Vous décrivez l’un des protagonistes de cette affaire, Cyprien Dakouo, comme le « point focal » de la gestion de ces comptes offshore, dont la gestion financière de la CEM était décriée, pouvez-vous approfondir ?

On trouve cette confirmation auprès du personnel actuel, des gens qui nous ont parlé en off, qui ont vraiment souhaité garder l’anonymat, ils disent que Dakouo tripatouillait les comptes et on nous a confié que quand son successeur, l’abbé Somboro, est arrivé, il n’y avait plus rien. Ce dernier a dû relancer les finances de l’église à son arrivée. Il se dit dans le milieu des prêtres qu’il est parti sur la pointe des pieds parce qu’il a été viré. Pas mal de gens s’interrogent sur le pourquoi de son départ. Ça ne semble pas dû à sa volonté d’aller étudier en France. La réalité est cachée.

Quelles ont été les réactions suite à la publication de cet article, au sein des fidèles de l’église du Mali ?

Certains m’ont félicité pour avoir eu le courage de publier une enquête comme ça. C’est comme si une partie de la communauté s’attendait à des révélations et une autre partie, constituée de tous ceux qui bénéficient de ces financements, de ce système, ne voulait pas en entendre parler. Suite à l’article, les bailleurs de la CEM pourraient être amenés à exiger plus de transparence dans la gestion financière de la CEM. Du coup ça pourrait menacer certains projets qui étaient en cours.

Avez-vous été soumis à des pressions voir des menaces après la publication de votre enquête ?

J’ai eu 2 à 3 appels qui sont assimilables à cela.

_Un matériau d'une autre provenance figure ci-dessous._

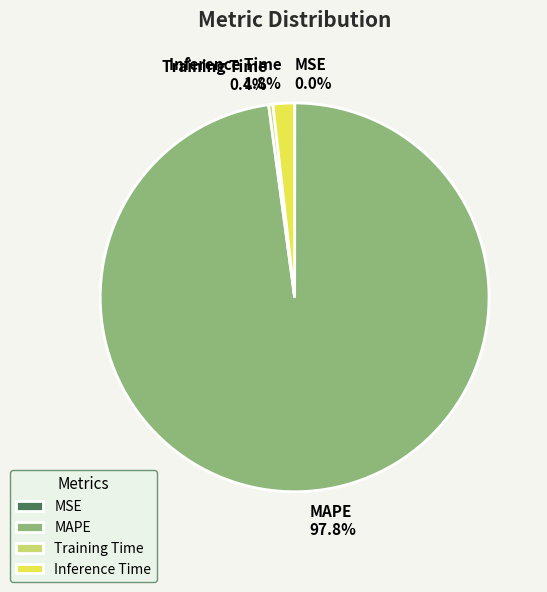

Which category accounts for the majority?

MAPE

Une personne de mon entourage a aussi été appelée par des proches de l’archevêque pour lui demander que je cesse ces affirmations gratuites. Mais quel intérêt aurais-je à sortir des informations non vérifiées ? nos révélations sont basées sur des faits, des documents, après des mois d’enquête. Je mesure les conséquences de cette enquête mais je n’ai fait que mon travail. Les gens ne voient pas cela, ils voient juste le superficiel, même des journalistes ont eu des réactions spontanées négatives en se basant juste sur le titre de l’article, après l’avoir lu ils sont revenus sur ces réactions.

Qu’attendez-vous comme suite à la publication de votre enquête ?

Encore une fois, il n’y a aucune volonté de cabale, en tant que chrétien je souhaiterais avoir plus de transparence, pas seulement pour moi mais aussi pour toute la communauté catholique qui se pose des questions sur ce que l’église reçoit et sur ce qui est fait de leur argent. C’est un exercice de transparence à portée de main que le clergé peut saisir pour rassurer les fidèles. Ce qui m’a beaucoup frustré c’est de voir le nom de la CEM sur cette liste noire, c’est surtout ça le souci.